El viernes, Rio Tinto, uno de los mayores productores de cobre del mundo, advirtió sobre un panorama cada vez más sombrío para la economía mundial, citando el «riesgo creciente» de que las tasas aumenten rápidamente en la demanda de EE.

La fecha del viernes mostró la economía china. se expandió solo un 0,4 por ciento año tras año en los tres meses hasta finales de junio, cuando la estrategia cero-Covid de Beijing golpeó la actividad. China es el mayor consumidor mundial de productos básicos y representa la mitad de la demanda mundial de cobre.

Los temores de una recesión que socave la demanda surgen cuando la industria del cobre se prepara para lo que los analistas han llamado un «último hurra» en la oferta minera, ya que una serie de proyectos que han estado en desarrollo durante una década o más llegan al mercado. Financial institution of America espera un crecimiento del suministro de cobre del 7,3 % interanual en 2023 a 26,8 millones de toneladas. Para poner esa cifra en perspectiva, el crecimiento promedió solo el 2,4 por ciento en los últimos 10 años.

Los optimistas del cobre identifican un lado positivo de la venta masiva precise, lo que sugiere que hará que los mineros se muestren reacios a sancionar nuevos proyectos que serán necesarios más adelante en la década a medida que el mundo cambie a formas de energía más limpias.

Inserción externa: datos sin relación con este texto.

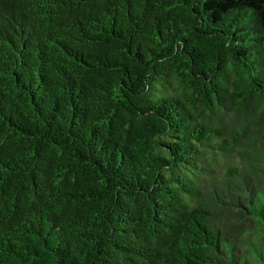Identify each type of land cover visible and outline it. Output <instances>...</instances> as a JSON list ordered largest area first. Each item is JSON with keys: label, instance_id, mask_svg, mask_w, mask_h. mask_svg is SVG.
<instances>
[{"label": "trees", "instance_id": "1", "mask_svg": "<svg viewBox=\"0 0 264 264\" xmlns=\"http://www.w3.org/2000/svg\"><path fill=\"white\" fill-rule=\"evenodd\" d=\"M0 264H264V0H0Z\"/></svg>", "mask_w": 264, "mask_h": 264}]
</instances>
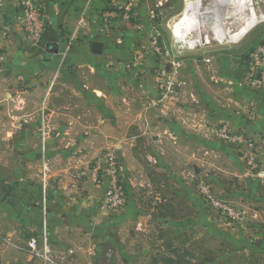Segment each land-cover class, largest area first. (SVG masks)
I'll return each instance as SVG.
<instances>
[{"label": "crops", "instance_id": "1", "mask_svg": "<svg viewBox=\"0 0 264 264\" xmlns=\"http://www.w3.org/2000/svg\"><path fill=\"white\" fill-rule=\"evenodd\" d=\"M37 1L46 13L40 45L26 40L15 3L0 16L8 31L0 40V264H46L29 251L30 237L53 264L108 262L112 231H124L126 215L144 195L164 189L188 204L191 180L223 182L228 173L255 179L241 166L244 159L206 137L205 125L228 124V132L245 133L250 153L256 146L264 155V87L254 92L243 79L249 53L264 41V23L233 46H216L207 59L177 50L170 59L142 61L152 0H138L133 19L107 28L99 17L109 0ZM80 19L78 40L68 47ZM94 41L102 43L100 54L92 53ZM54 45L57 53L48 52ZM168 80L174 86L166 92ZM251 103L255 123L236 122L234 110L250 119ZM109 150L119 158L127 193L118 212L100 209L104 187L89 177L92 162ZM249 156L250 164L255 155Z\"/></svg>", "mask_w": 264, "mask_h": 264}, {"label": "rangeland", "instance_id": "2", "mask_svg": "<svg viewBox=\"0 0 264 264\" xmlns=\"http://www.w3.org/2000/svg\"><path fill=\"white\" fill-rule=\"evenodd\" d=\"M155 1L157 0H152L150 8ZM158 1L163 3V16L158 22L162 31L161 39L167 48L175 52L180 46L173 39L167 24L174 16L181 13L184 8V0ZM236 1L238 0H222L219 3V12L217 16H214L211 2L202 0L205 16L209 17H207L202 36L200 30H197L201 46L194 48L195 50L181 47L183 48L181 50L186 55L201 51L198 52L201 54L199 55L200 58L207 59L212 55L213 49H218L216 46L220 47L225 43L233 46L239 43L240 39L248 33L253 25L260 27L264 23V20L252 22L253 25L251 24L252 26L241 38L230 40L226 30L229 29L230 33L236 32L240 29L244 20L250 18L247 12L244 13V17H241V13H234L231 6ZM256 1V3L259 2L257 6L264 14L263 0ZM108 3L110 7L111 0ZM217 23L220 27H217ZM206 35L209 38L208 42L203 40ZM69 37L66 40L68 47L78 40V37H76L69 45ZM216 37H220L222 42L215 40ZM162 40L161 44L164 46ZM143 45V42L136 45L139 51H141ZM134 56L136 57V55ZM242 58L243 56L238 55V61L241 62ZM162 59L166 60L165 58ZM133 61L134 59L127 65L129 68L132 66ZM164 64L166 65V62ZM260 89L252 91L259 93ZM253 104L251 103L252 110L248 108V112H245L247 117L250 118L248 120L245 116H242L243 112L241 110H234L238 117L236 122L244 121V124H246L250 120L249 123H255L257 108ZM242 109L246 111L245 108ZM248 125L250 126V124ZM205 126L206 137L213 143L216 142L215 144L223 145L225 143V146L236 153L237 157L244 159L241 166L254 175L255 179H252L250 175L243 176V173L241 176L228 173L224 174L223 182L220 180L212 182V180L208 181L206 178L191 180L189 183L188 204L184 203L179 195L174 194L168 197V192L166 193L164 189H161V191L153 190L147 196L144 195L139 199V206L133 208L126 215L123 224L124 231L117 233V228L112 231L114 244L113 249L109 250L112 256L109 258L108 264H264V174L260 178L256 177V172L263 171L264 173V155L261 154L262 151L260 150L256 152V146H254L252 152L255 158L252 157L249 164V154H252L249 149L253 145L250 147L248 142H229L223 139L222 129L225 131L231 130L226 123ZM231 135L238 136L239 132L231 133ZM243 137H245V133ZM225 152L222 151L228 157V150ZM257 156L260 162L257 160ZM223 166L226 167L225 164ZM216 172L213 173L216 174ZM200 181L210 187L216 198L231 204L235 210L241 212L242 217L240 220L221 219L215 211L209 209L199 192ZM235 192L241 194V196H237L235 199ZM177 193H179V190H177ZM218 193H223L222 195L225 197ZM214 217H216V222ZM113 226L117 227V224ZM117 236H119V240H122L118 247L116 246Z\"/></svg>", "mask_w": 264, "mask_h": 264}, {"label": "built area", "instance_id": "3", "mask_svg": "<svg viewBox=\"0 0 264 264\" xmlns=\"http://www.w3.org/2000/svg\"><path fill=\"white\" fill-rule=\"evenodd\" d=\"M11 2L15 3L20 10L18 23L28 43L32 46L40 45L46 27V13L42 5L37 0H0V16L1 10ZM137 3L138 0H111L109 10L100 14V24L107 28L113 21H130L136 15ZM162 7L163 3L157 0L148 10L150 28L149 48H144L143 52L138 55L142 61L150 55L165 59L173 57L172 49H166L161 44L162 31L158 22L163 16ZM82 25V19L76 22L68 40L69 45L78 37ZM7 37L8 31L0 24V40H5ZM181 49L183 48H177L176 50ZM165 70L166 66L160 71L161 74H164ZM243 79L245 86L251 90L264 87V41L255 46L250 52L243 73ZM173 86L174 83L168 80L165 83L164 90L166 92L171 91ZM250 108L252 110V105H250ZM222 130L223 139L229 142L247 143L243 135L232 136L230 132ZM120 171V161L113 150L104 152L92 162L89 171L90 180L95 185L104 187V193L100 202V209L103 211L118 212L123 210L127 204L126 192L120 177ZM198 188L207 207L215 211L221 219L240 220L242 213L235 210L231 204L216 198L209 186L200 181ZM27 247L32 254L42 257L46 264H53L52 259L45 252L41 253L38 249L36 237L28 239ZM94 264H108V262L97 261Z\"/></svg>", "mask_w": 264, "mask_h": 264}, {"label": "bare ground", "instance_id": "4", "mask_svg": "<svg viewBox=\"0 0 264 264\" xmlns=\"http://www.w3.org/2000/svg\"><path fill=\"white\" fill-rule=\"evenodd\" d=\"M208 1L211 2V4L210 3L209 4L213 8L212 13L214 14V16H217L220 8L219 3L222 0H208ZM256 2H257L256 0H240V1L238 0L234 2V4L231 6L235 14L241 13V17H244L243 16L244 13L247 12L250 18L248 20L245 19L243 24L240 26V29L237 30L236 32L230 33L229 29L226 30L227 31L226 33L230 40H238L239 38H241L253 25L252 22L264 20V14L260 11V8L257 6L259 2L258 3ZM183 3H184V8L182 9L181 13L174 16L168 22L167 28L171 31L173 35V39L180 46L179 48L181 47L199 48L201 45L197 35V30H200L202 36L205 28V24L207 23V17L209 16H205L202 7V0H184ZM217 27H220L218 23H217ZM208 39H209L208 35L203 37V40L205 42H208ZM215 40H217L218 42H222V39L220 37H216Z\"/></svg>", "mask_w": 264, "mask_h": 264}, {"label": "water", "instance_id": "5", "mask_svg": "<svg viewBox=\"0 0 264 264\" xmlns=\"http://www.w3.org/2000/svg\"><path fill=\"white\" fill-rule=\"evenodd\" d=\"M47 50L50 53H57L58 47H57V45L49 46ZM91 50H92V53H94V54H100L102 52V43H99L96 41L92 42L91 43Z\"/></svg>", "mask_w": 264, "mask_h": 264}]
</instances>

LA estudiar publicado por S&P International esta semana que la demanda de paneles de cobre se duplicará durante la próxima década, de 25 millones de toneladas hoy a 50 millones para 2035, debido a sus usos en vehículos eléctricos, infraestructura de carga, energía photo voltaic, turbinas eólicas y baterías.

“El cobre debería ser un gran beneficiario de la acelerada agenda de descarbonización y la precise volatilidad de los precios podría retrasar aún más la inversión necesaria en nuevas minas”, dijo Mallin-Jones.